Those in the UK are being treated to a three-part TV series on Savile Row at the moment. The launch pad for the programme, evidently filmed last year, is the opening of Abercrombie & Fitch’s London flagship store at 40 Savile Row – the rather imposing old building at the end of the row that used to be the London tailors’ bank.

Cue shots of dapper men standing on their porches, sniffing as the hoardings for Abercrombie are put up – black-and-white shots of chiselled male torsos. The sniffing reaches a crescendo when the store actually opens, and teenagers cue round the block to get in. The Abercrombie philosophy of pumping music, dark lighting and piled-high goods couldn’t be much further removed from the Savile Row aesthetic.

But the truly interesting observations are at the margin of this drama. For example, most of the men sniffing on their porches are younger tailors, dressed a little flashier than their older colleagues, hair greased down, face and tone competitive if not aggressive.

The more senior tailors are a little more relaxed. They realise that Abercrombie is only there as a gimmick. It wanted the address, nothing more. It is not competition and it is more than likely that it will not be there in 50 years, or it will have moved to Oxford Street. A meeting of the senior tailors of the row is described by our narrator as a “council of war”, in response to the Abercrombie opening. Yet no one at that meeting looks particularly upset, and nothing seems to come of it. The subject is quietly dropped during the programme, in order to concentrate on a trip to the Isle of Harris for some genuine tweed.

It is equally interesting that the tailors have, to a certain extent, a right to be there. While rents might be expensive, the landlord has it built into the letting contract that only the work of tailors or clothiers can go on there. This doesn’t prevent the landlords turning the top floors into apartments, or stop Abercrombie (as it strictly speaking could be described as a clothier) but it does partly explain why Savile Row has maintained its consistency and security of address over time.

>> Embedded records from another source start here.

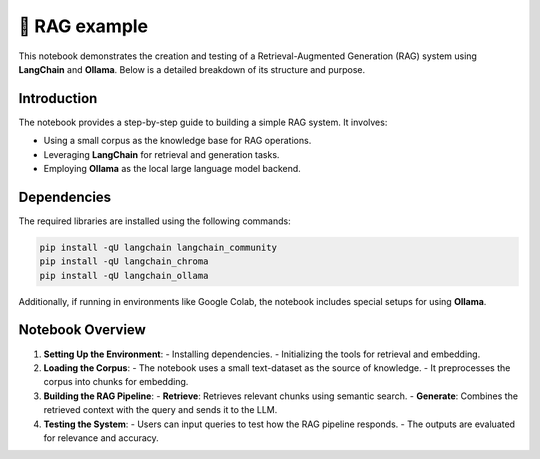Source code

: 💪 RAG example 
=================

This notebook demonstrates the creation and testing of a Retrieval-Augmented Generation (RAG) system using **LangChain** and **Ollama**. Below is a detailed breakdown of its structure and purpose.

Introduction
------------
The notebook provides a step-by-step guide to building a simple RAG system. It involves:

- Using a small corpus as the knowledge base for RAG operations.
- Leveraging **LangChain** for retrieval and generation tasks.
- Employing **Ollama** as the local large language model backend.

Dependencies
------------
The required libraries are installed using the following commands:

.. code-block:: python

    pip install -qU langchain langchain_community
    pip install -qU langchain_chroma
    pip install -qU langchain_ollama

Additionally, if running in environments like Google Colab, the notebook includes special setups for using **Ollama**.

Notebook Overview
-----------------

1. **Setting Up the Environment**:
   - Installing dependencies.
   - Initializing the tools for retrieval and embedding.

2. **Loading the Corpus**:
   - The notebook uses a small text-dataset as the source of knowledge.
   - It preprocesses the corpus into chunks for embedding.

3. **Building the RAG Pipeline**:
   - **Retrieve**: Retrieves relevant chunks using semantic search.
   - **Generate**: Combines the retrieved context with the query and sends it to the LLM.

4. **Testing the System**:
   - Users can input queries to test how the RAG pipeline responds.
   - The outputs are evaluated for relevance and accuracy.


.. raw:: html

   <a href="https://colab.research.google.com/github/ITSAIDI/RAGify/blob/main/Notebooks/RAG_1.ipynb" target="_blank"><img src="https://colab.research.google.com/assets/colab-badge.svg" alt="Open In Colab"/></a>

Another fascinating observation, made in passing, is that few of the tailors are rich. While all of the bespoke suits they offer are expensive, starting at around £2500, they are genuinely made by these experienced old men, by hand, on that site in central London. Given the number of hours it must take to make and fit each one, it is not surprising that the profit margins are not huge. Those trips up to Harris to personally order a few bolts of tweed can’t be cheap either. Remember that next time you are comparing Savile Row tailoring to the big fashion houses (and their profit margins – see posting on January 25).

The Savile Row series screened the second of its three parts on Monday this week. However, all the episodes can be seen in retrospect and by those abroad on the BBC’s iPlayer.